Iterating Over Files and Directories in Python
When you need to traverse a directory tree in Python, you have several options. The choice depends on whether you want recursive traversal, how you want to handle the results, and your Python version.
Using os.walk()
The os.walk() function is the classic approach for recursively iterating through directories. It yields tuples of (dirpath, dirnames, filenames) for each directory in the tree:
import os
for root, dirs, files in os.walk('/mnt/data/'):
print(f"Directory: {root}")
for dir_name in dirs:
print(f" Subdirectory: {dir_name}")
for file_name in files:
print(f" File: {file_name}")
This will output:
Directory: /mnt/data/
File: file.txt
Subdirectory: great
To get the full paths:
import os
for root, dirs, files in os.walk('/mnt/data/'):
for file_name in files:
full_path = os.path.join(root, file_name)
print(full_path)
Using pathlib (Modern Approach)
pathlib.Path is the modern, object-oriented way to handle paths in Python 3.4+. It’s more readable and handles cross-platform path differences automatically.
For non-recursive iteration:
from pathlib import Path
path = Path('/mnt/data/')
for item in path.iterdir():
if item.is_file():
print(f"File: {item}")
elif item.is_dir():
print(f"Directory: {item}")
For recursive iteration:
from pathlib import Path
path = Path('/mnt/data/')
for item in path.rglob('*'):
if item.is_file():
print(f"File: {item}")
elif item.is_dir():
print(f"Directory: {item}")
Use glob() for pattern matching:
from pathlib import Path
path = Path('/mnt/data/')
for file in path.rglob('*.txt'):
print(file)
Controlling Recursion Depth with os.walk()
To limit how deep you traverse:
import os
max_depth = 2
for root, dirs, files in os.walk('/mnt/data/'):
depth = root.replace('/mnt/data/', '').count(os.sep)
if depth >= max_depth:
dirs.clear() # Prevents walking deeper
for file_name in files:
print(os.path.join(root, file_name))
Modifying the dirs list in-place affects which subdirectories os.walk() visits next.
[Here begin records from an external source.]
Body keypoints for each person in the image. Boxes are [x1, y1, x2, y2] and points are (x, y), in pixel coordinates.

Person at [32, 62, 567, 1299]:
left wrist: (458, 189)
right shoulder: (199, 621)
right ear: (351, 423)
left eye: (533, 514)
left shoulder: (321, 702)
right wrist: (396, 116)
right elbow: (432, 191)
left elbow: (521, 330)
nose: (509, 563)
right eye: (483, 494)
Filtering During Iteration
Skip hidden files:
from pathlib import Path
path = Path('/mnt/data/')
for item in path.rglob('*'):
if item.name.startswith('.'):
continue
print(item)
Performance Considerations
For large directory trees:
pathlibis generally faster and more memory-efficientos.walk()is still reliable and widely compatible- Both use generators, so memory usage is minimal
For extremely large directories with millions of files, consider using os.scandir() directly:
import os
for entry in os.scandir('/mnt/data/'):
if entry.is_file():
print(entry.path)
elif entry.is_dir():
print(entry.path)
Key Differences
| Method | Recursive | Cross-platform | Modern | Best For |
|---|---|---|---|---|
os.walk() |
Yes | Yes | No | Legacy code, compatibility |
pathlib.rglob() |
Yes | Yes | Yes | General use, pattern matching |
pathlib.iterdir() |
No | Yes | Yes | Single directory, clean code |
os.scandir() |
No | Yes | Yes | Performance-critical code |
For new Python projects, pathlib is the recommended approach. Use os.walk() when maintaining legacy code or when you need fine-grained control over recursion behavior.
Common Pitfalls and Best Practices
When working with Python on Linux systems, keep these considerations in mind. Always use virtual environments to avoid polluting the system Python installation. Python 2 reached end-of-life in 2020, so ensure you are using Python 3 for all new projects.
For system scripting, prefer the subprocess module over os.system for better control over process execution. Use pathlib instead of os.path for cleaner file path handling in modern Python.
Related Commands and Tools
These complementary Python tools and commands are useful for daily development workflows:
- python3 -m venv myenv – Create an isolated virtual environment
- pip list –outdated – Check which packages need updating
- python3 -m py_compile script.py – Check syntax without running
- black script.py – Auto-format code to PEP 8 standards
- mypy script.py – Static type checking for Python code
Quick Verification
After applying the changes described above, verify that everything works as expected. Run the relevant commands to confirm the new configuration is active. Check system logs for any errors or warnings that might indicate problems. If something does not work as expected, review the steps carefully and consult the official documentation for your specific version.